For a full list of options which can be passed to the pre-training script, please provide the -h argument. The given options in the example invocation are described below.

  • bert-sequences-k1.tfrecord - Load normal-sized input sequences from this path. Glob patterns such as * are supported.
  • bert_medium - Checkpoint directory where the model is stored. This can be used later as an input to restart the pre-training, or to load a model into the fine-tuning script.
  • --target gpu_mixed - Pre-train on the GPU, with the mixed float support enabled. See the source code for currently supported targets.
  • --num-epochs 25 - Number of epochs to train for. One epoch means all the input sequences were presented to the model for training once.
  • --num-steps 1000000 - Train for this number of steps. Further used to linearly decay the learning rate. The current training step is saved in the model checkpoint file, so restarting training will not reset it.
  • --batch-size 256 - Number of normal-sized sequences to feed to the model per training step. This parameter is hardware dependent and will require some tuning to optimize.
  • --big-batch-size 16 - Number of big sequences to feed to the model during a big training step. This parameter is hardware dependent and will require some tuning to optimize.
  • --num-heads 8 - The number of attention heads to use.
  • --num-layers 8 - The number of BERT layers to use.
  • --d-model 512 - The model depth per position. This number must be divisible by --num-heads.
  • --predict-nop-rate 0.1 - For the masked symbol prediction objective, the fraction of symbols to pass through unmodified.
  • --predict-random-rate 0.1 - For the masked symbol prediction objective, the fraction of symbols to randomize.
  • --learning-rate 0.00025 - The LAMB optimizer learning rate. This also generally requires some tuning. A value that is set too low will hamper training performance, a value that is set too high will cause the training to become unstable.

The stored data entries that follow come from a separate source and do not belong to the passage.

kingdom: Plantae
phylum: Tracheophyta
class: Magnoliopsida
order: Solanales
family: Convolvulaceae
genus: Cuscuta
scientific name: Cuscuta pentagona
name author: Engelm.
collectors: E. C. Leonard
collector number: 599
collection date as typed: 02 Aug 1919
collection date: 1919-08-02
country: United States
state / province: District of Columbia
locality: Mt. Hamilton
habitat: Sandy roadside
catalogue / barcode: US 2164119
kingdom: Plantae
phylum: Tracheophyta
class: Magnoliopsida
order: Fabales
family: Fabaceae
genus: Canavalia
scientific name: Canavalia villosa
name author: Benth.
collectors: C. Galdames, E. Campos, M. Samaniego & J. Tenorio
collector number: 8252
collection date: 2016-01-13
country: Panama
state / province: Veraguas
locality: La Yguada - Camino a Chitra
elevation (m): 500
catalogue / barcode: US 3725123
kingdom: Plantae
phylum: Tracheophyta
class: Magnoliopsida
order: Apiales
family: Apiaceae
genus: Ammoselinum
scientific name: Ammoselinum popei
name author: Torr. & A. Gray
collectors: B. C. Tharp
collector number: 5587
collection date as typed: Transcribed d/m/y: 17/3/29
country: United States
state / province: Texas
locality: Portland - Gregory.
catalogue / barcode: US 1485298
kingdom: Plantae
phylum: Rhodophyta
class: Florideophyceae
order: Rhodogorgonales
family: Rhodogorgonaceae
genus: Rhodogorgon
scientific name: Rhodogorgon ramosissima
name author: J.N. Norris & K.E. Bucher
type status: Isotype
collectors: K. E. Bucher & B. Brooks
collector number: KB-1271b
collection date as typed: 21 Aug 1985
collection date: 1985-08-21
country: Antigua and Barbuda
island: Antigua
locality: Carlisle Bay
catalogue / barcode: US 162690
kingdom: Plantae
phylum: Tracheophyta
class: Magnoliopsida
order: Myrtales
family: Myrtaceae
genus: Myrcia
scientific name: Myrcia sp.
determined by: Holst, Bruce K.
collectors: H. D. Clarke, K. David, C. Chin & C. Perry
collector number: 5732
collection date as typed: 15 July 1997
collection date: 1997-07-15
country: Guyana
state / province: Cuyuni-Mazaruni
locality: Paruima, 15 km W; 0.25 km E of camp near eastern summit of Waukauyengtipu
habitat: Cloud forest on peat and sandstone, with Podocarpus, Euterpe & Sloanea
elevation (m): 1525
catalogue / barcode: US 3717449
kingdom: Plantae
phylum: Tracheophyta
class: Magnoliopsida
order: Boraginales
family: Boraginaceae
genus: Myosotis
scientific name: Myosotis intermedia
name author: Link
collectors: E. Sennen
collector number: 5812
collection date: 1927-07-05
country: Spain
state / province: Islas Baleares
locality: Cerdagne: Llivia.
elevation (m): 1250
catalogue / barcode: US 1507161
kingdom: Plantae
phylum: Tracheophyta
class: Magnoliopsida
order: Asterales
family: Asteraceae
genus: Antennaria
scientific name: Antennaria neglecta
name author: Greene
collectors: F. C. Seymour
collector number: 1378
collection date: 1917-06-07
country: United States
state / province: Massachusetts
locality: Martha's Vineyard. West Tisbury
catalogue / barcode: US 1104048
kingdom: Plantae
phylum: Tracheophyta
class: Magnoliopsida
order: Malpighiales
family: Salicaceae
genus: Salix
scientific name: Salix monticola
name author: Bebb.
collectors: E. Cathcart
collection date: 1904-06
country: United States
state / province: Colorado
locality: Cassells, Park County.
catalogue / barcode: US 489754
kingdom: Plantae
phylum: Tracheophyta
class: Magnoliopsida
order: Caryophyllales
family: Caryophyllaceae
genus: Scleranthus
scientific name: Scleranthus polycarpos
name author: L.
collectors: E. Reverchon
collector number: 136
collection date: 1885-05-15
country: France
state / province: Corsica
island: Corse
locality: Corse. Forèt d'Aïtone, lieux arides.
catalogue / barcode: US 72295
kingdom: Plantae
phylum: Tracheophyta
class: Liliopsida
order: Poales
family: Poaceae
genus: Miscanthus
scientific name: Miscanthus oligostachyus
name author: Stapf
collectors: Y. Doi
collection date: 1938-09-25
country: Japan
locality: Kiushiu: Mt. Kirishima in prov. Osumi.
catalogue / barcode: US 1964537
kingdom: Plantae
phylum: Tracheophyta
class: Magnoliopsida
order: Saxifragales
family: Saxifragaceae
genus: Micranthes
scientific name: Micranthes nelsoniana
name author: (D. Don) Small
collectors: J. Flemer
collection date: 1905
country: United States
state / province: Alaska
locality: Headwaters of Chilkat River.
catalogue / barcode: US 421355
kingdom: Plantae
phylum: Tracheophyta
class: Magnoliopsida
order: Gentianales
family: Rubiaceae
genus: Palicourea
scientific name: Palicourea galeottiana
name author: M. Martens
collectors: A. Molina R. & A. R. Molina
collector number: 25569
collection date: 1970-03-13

Fine-tuning and evaluation

Fine-tuning models for the downstream tasks is done with the train_downstream.py script. An example invocation is given below:

$ python train_downstream.py --task ss3 --tensorboard-dir bert_medium_ss3_metrics --validation-file val-ss3.tfrecord --pretrain-checkpoint-dir bert_medium train-ss3.tfrecord bert_medium_ss3

A quick explanation of the options used in the sample invocation are given below; again the -h option can be provided to the script to see a full list of supported options and arguments.

  • --task ss3 - The downstream task to fine-tune a model for.
  • --tensorboard-dir - Path to a directory to write training / validation metrics to (in tensorboard format).
  • --validation-file - Path to a file containing the validation set.
  • --pretrain-checkpoint-dir - Path to a directory containing the checkpoint for a pre-trained model. If this is given, care must be taken that the architecture of the model being fine-tuned is equal to that of the pre-trained model.
  • train-ss3.tfrecord - Path to a file containing the training set for the downstream task which has been selected.
  • bert_medium_ss3 - Path to a checkpoint directory to write the fine-tuned model to.